THE DATA
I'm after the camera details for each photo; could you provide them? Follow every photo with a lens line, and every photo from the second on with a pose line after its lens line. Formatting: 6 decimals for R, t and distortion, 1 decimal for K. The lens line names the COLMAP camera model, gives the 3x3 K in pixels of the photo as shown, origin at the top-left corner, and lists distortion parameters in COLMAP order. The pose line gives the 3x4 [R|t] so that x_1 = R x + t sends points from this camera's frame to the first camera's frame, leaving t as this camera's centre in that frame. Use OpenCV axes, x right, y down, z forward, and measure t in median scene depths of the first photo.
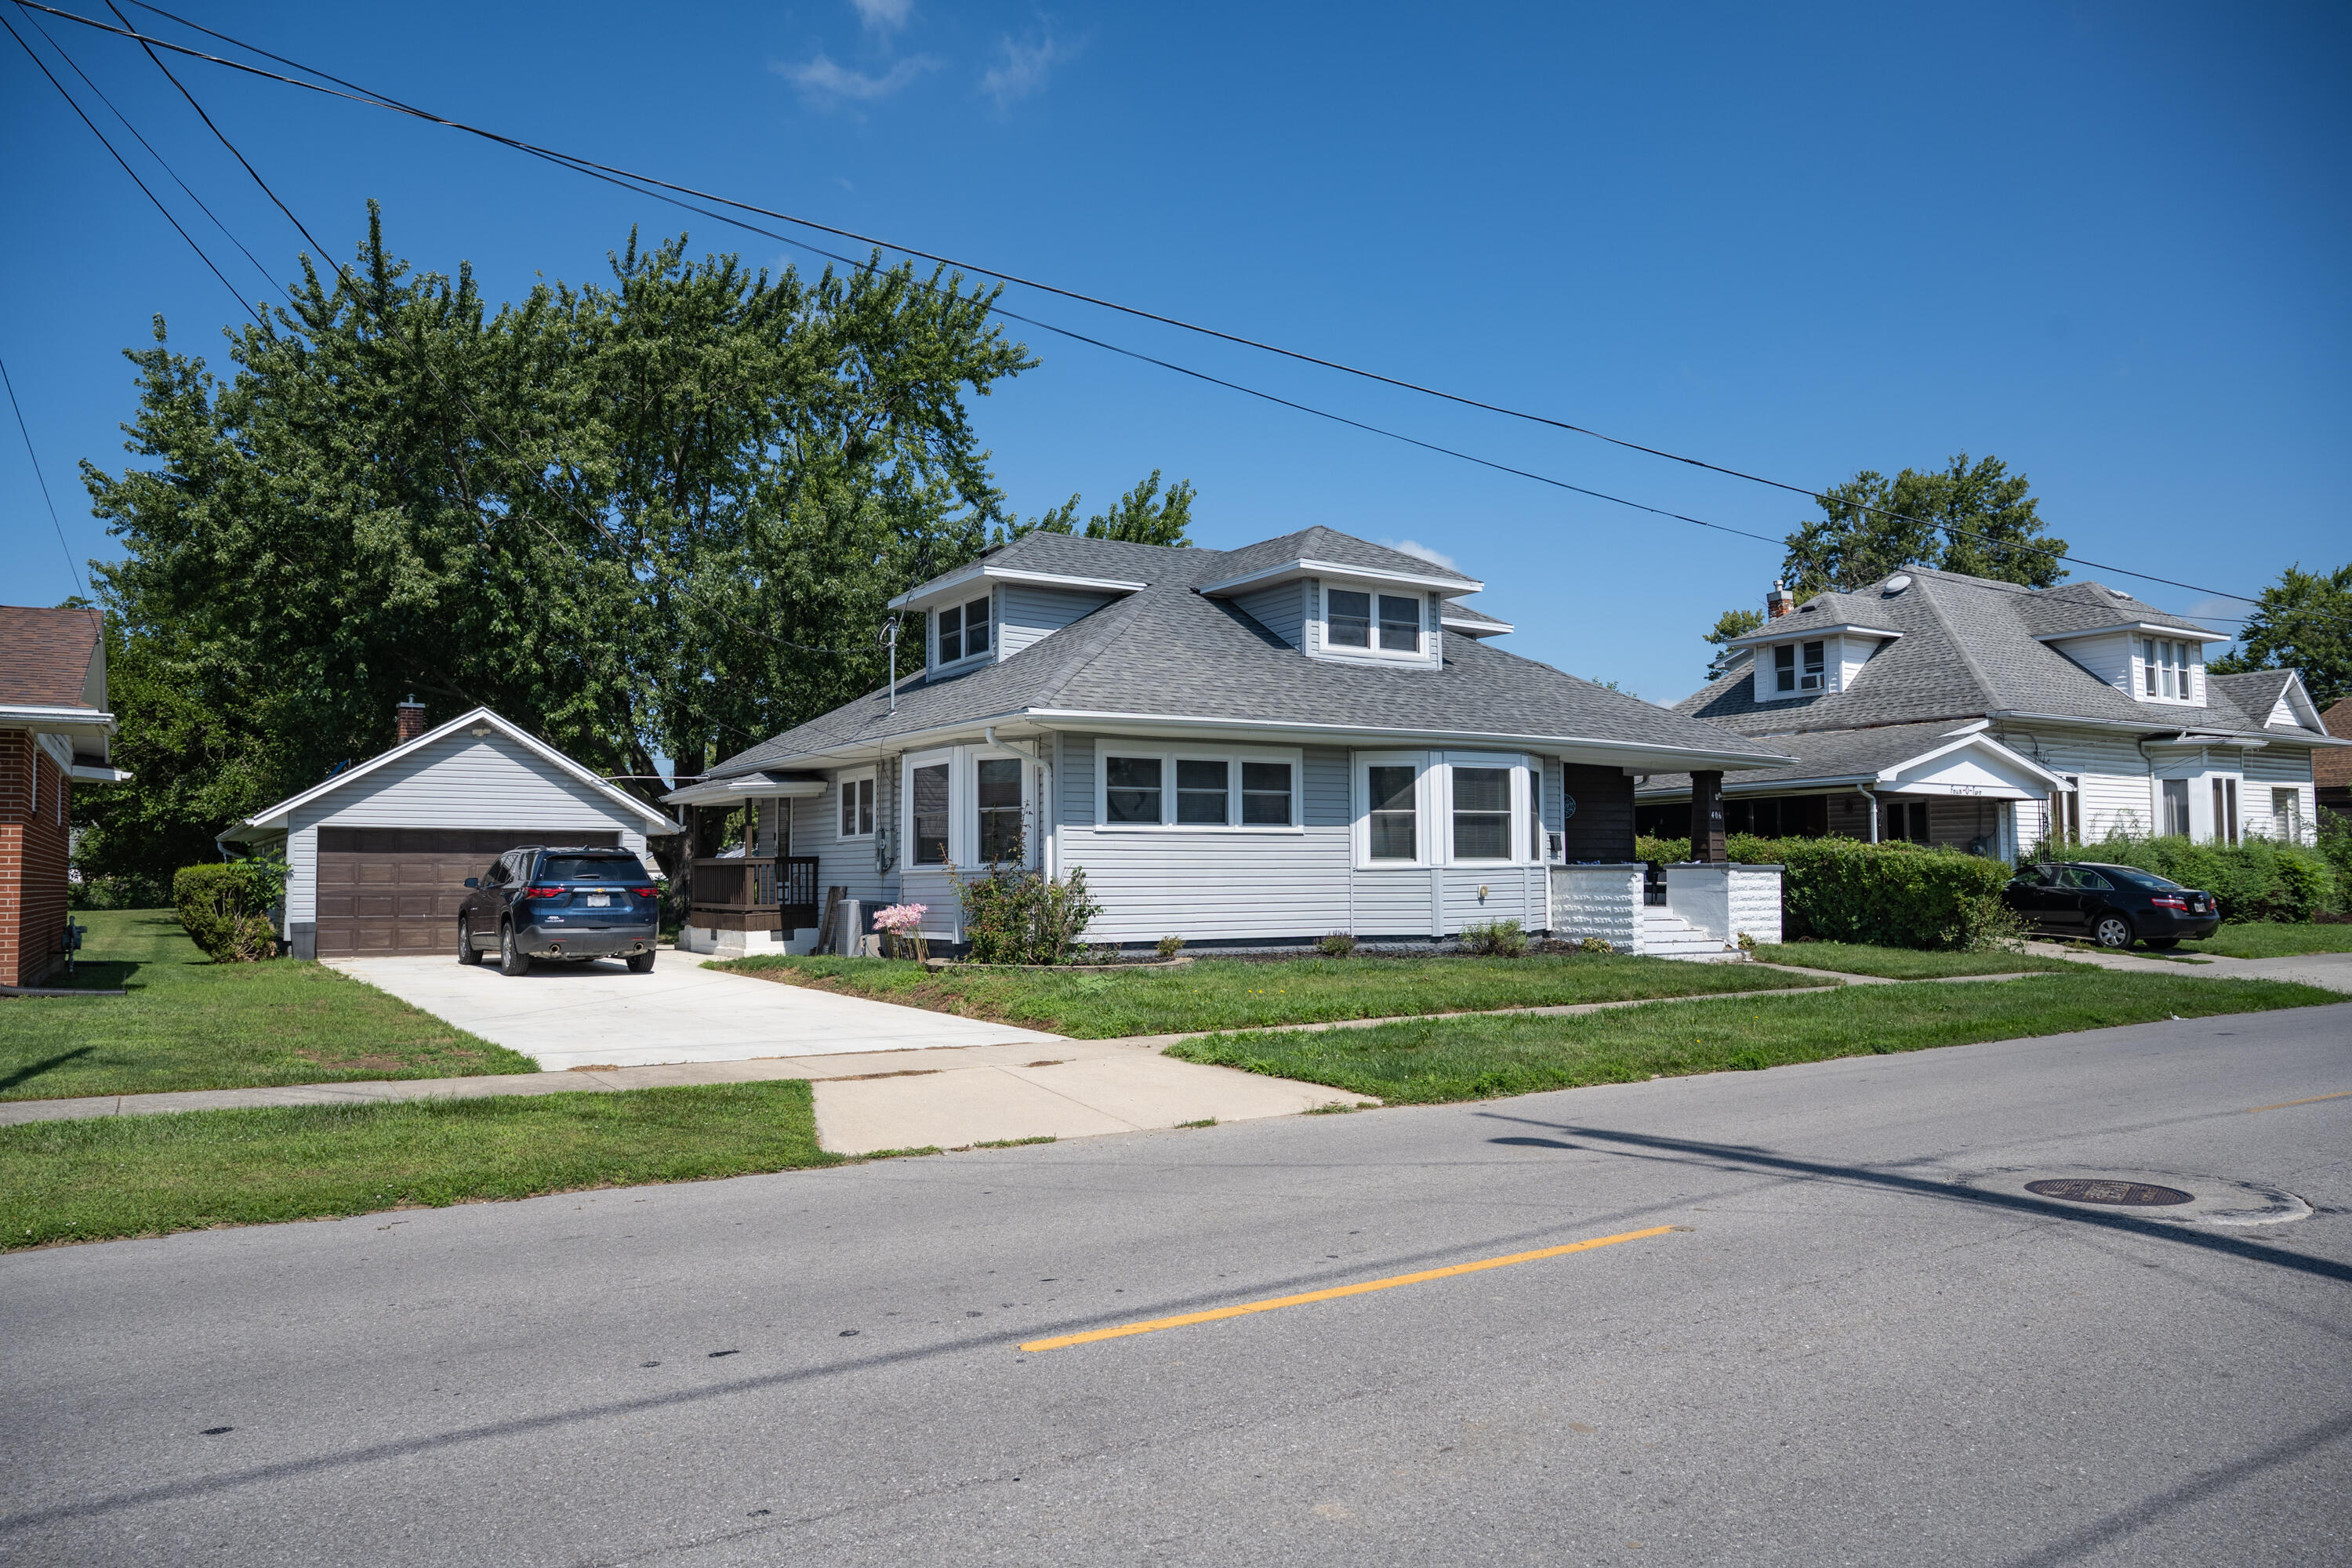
lens RADIAL K [[1631.2, 0, 1172.5], [0, 1631.2, 803.8], [0, 0, 1]] dist [-0.083588, 0.106880]
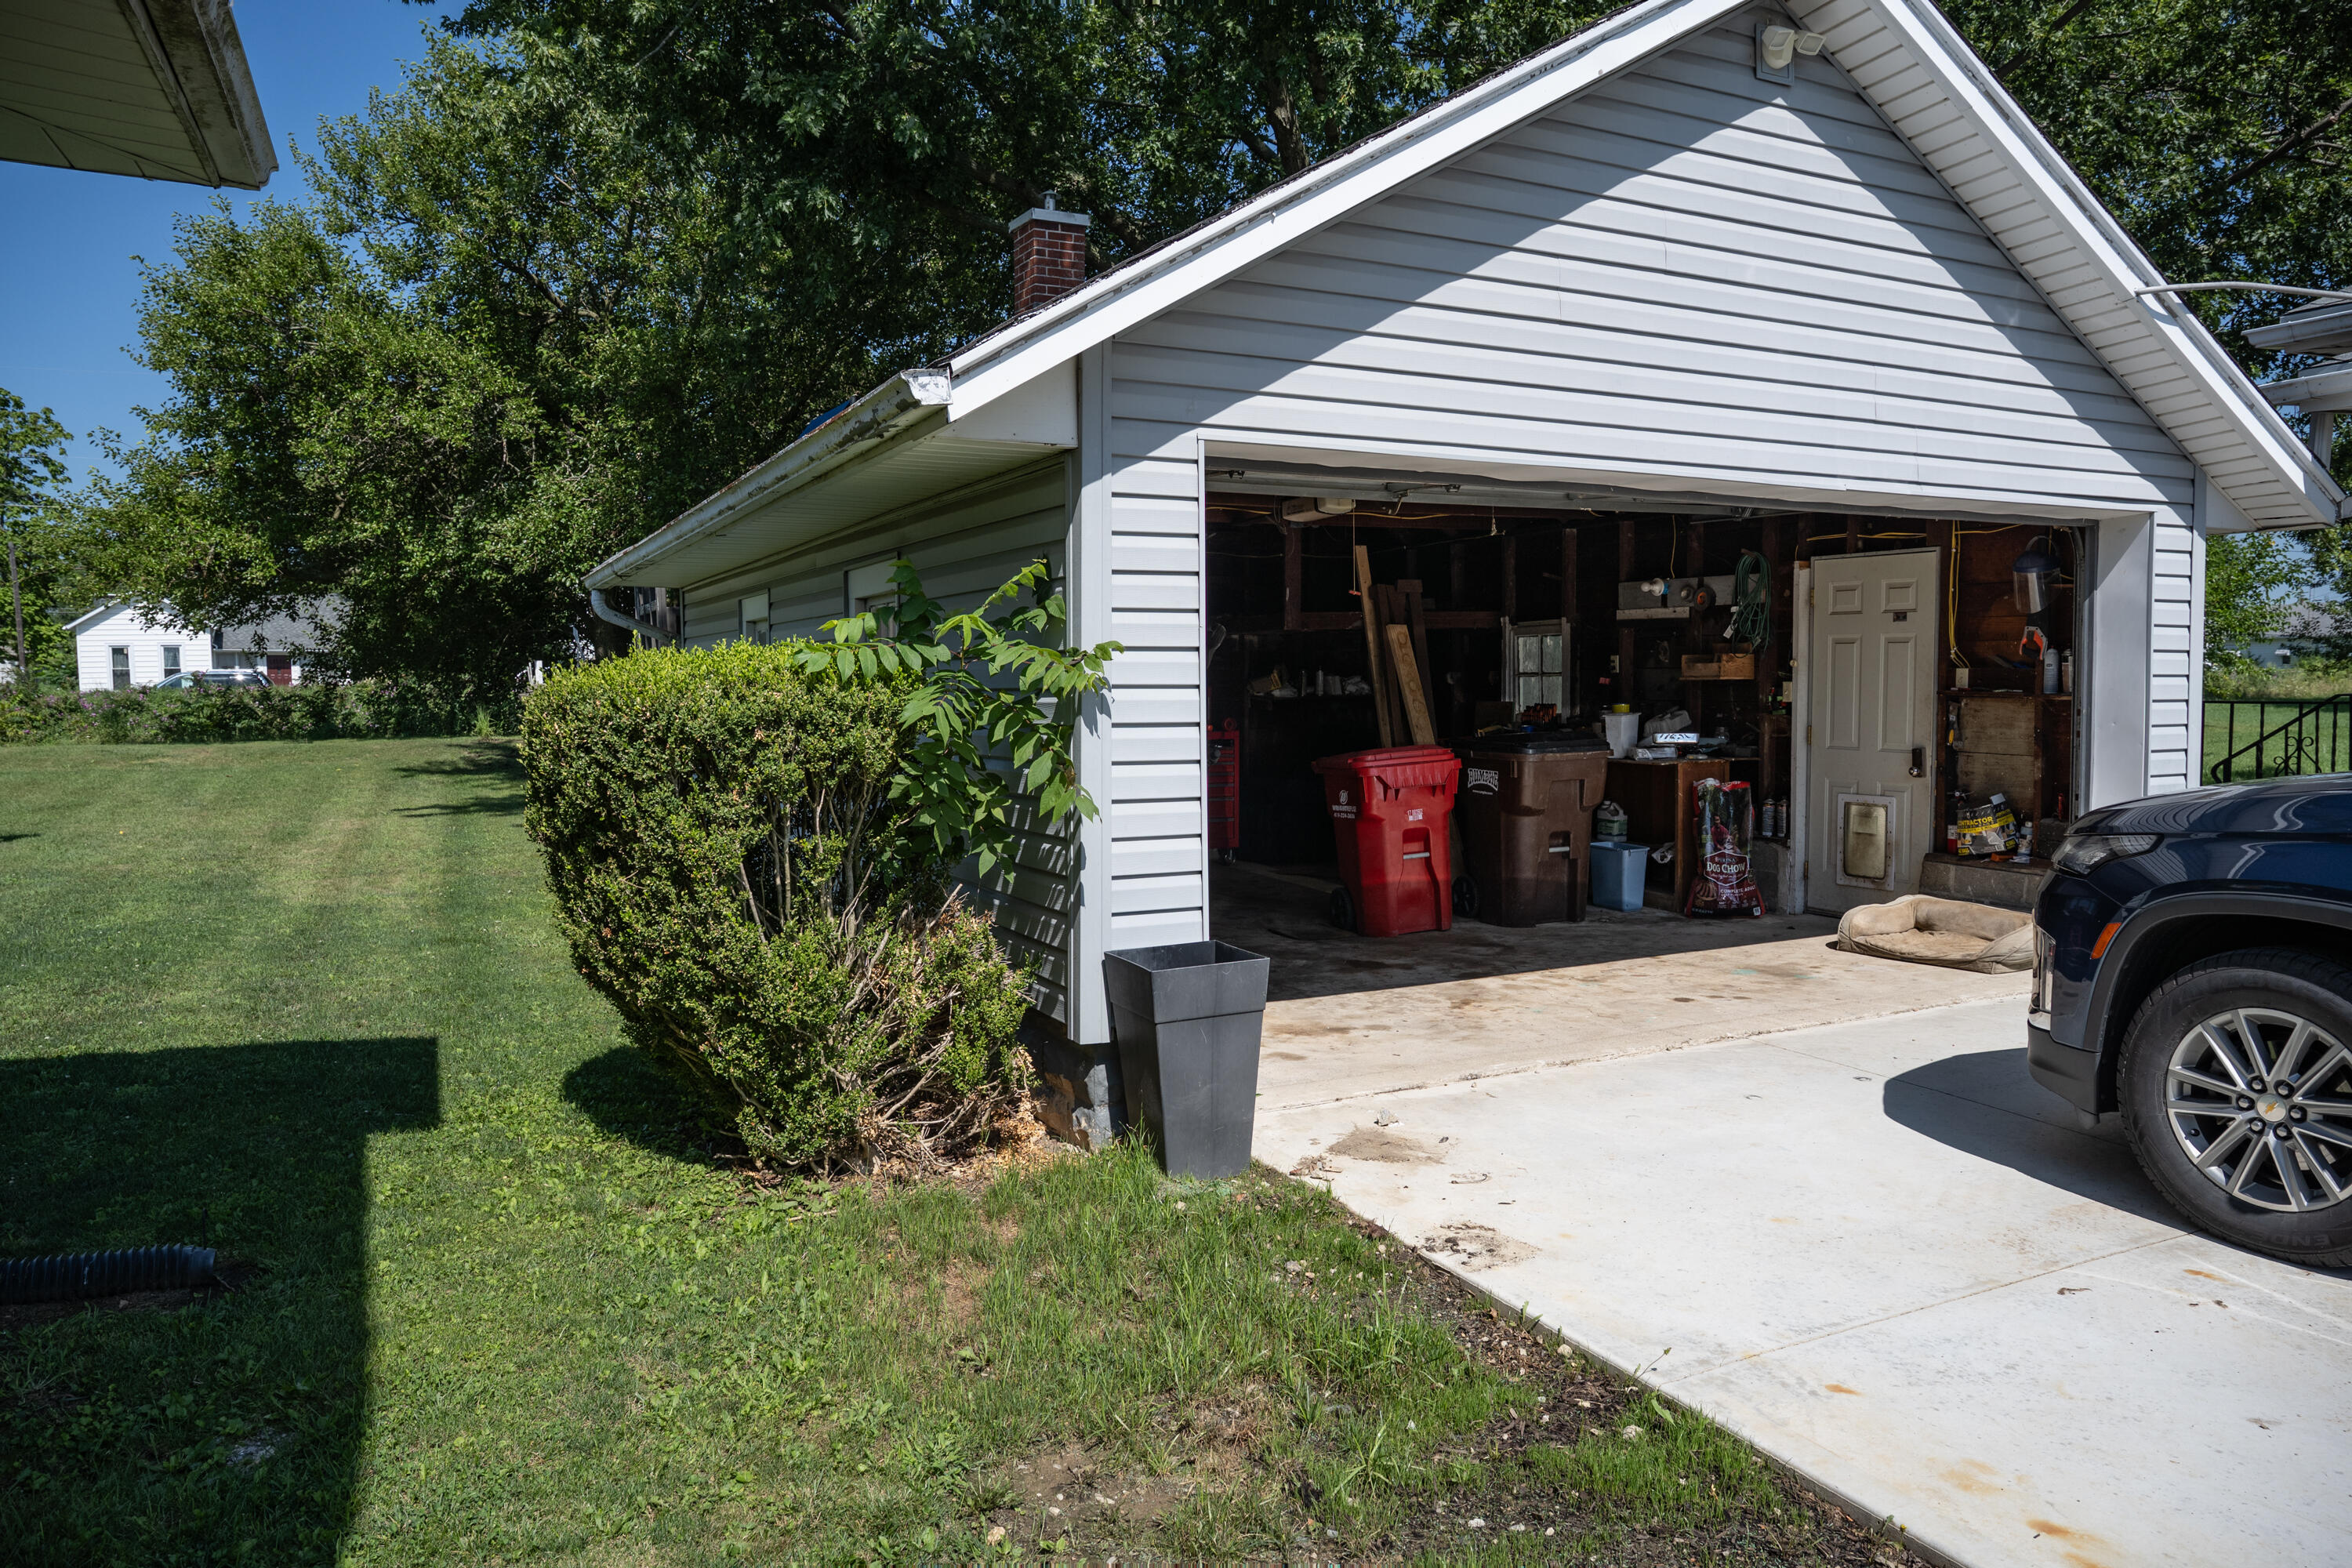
lens RADIAL K [[1611.4, 0, 1166.2], [0, 1611.4, 791.3], [0, 0, 1]] dist [-0.081181, 0.077981]
pose [[0.991227, 0.007839, -0.131940, -0.533282], [0.008135, 0.992728, 0.120100, 0.033300], [0.131922, -0.120120, 0.983955, 0.841018]]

WORK REQUEST
Output the data exactly as it is, with the pictures dropped.

EXERCISE RESPONSE
I'm after the camera details for each photo; could you provide them? Follow every photo with a lens line, and every photo from the second on with a pose line after its lens line. Formatting: 6 decimals for R, t and distortion, 1 decimal for K. The lens line names the COLMAP camera model, gives the 3x3 K in pixels of the photo as shown, origin at the top-left corner, and lists distortion parameters in COLMAP order. The pose line gives the 3x4 [R|t] so that x_1 = R x + t sends points from this camera's frame to the first camera's frame, leaving t as this camera's centre in that frame. Use OpenCV axes, x right, y down, z forward, and measure t in median scene depths of the first photo.
lens RADIAL K [[1631.2, 0, 1172.5], [0, 1631.2, 803.8], [0, 0, 1]] dist [-0.083588, 0.106880]
lens RADIAL K [[1611.4, 0, 1166.2], [0, 1611.4, 791.3], [0, 0, 1]] dist [-0.081181, 0.077981]
pose [[0.991227, 0.007839, -0.131940, -0.533282], [0.008135, 0.992728, 0.120100, 0.033300], [0.131922, -0.120120, 0.983955, 0.841018]]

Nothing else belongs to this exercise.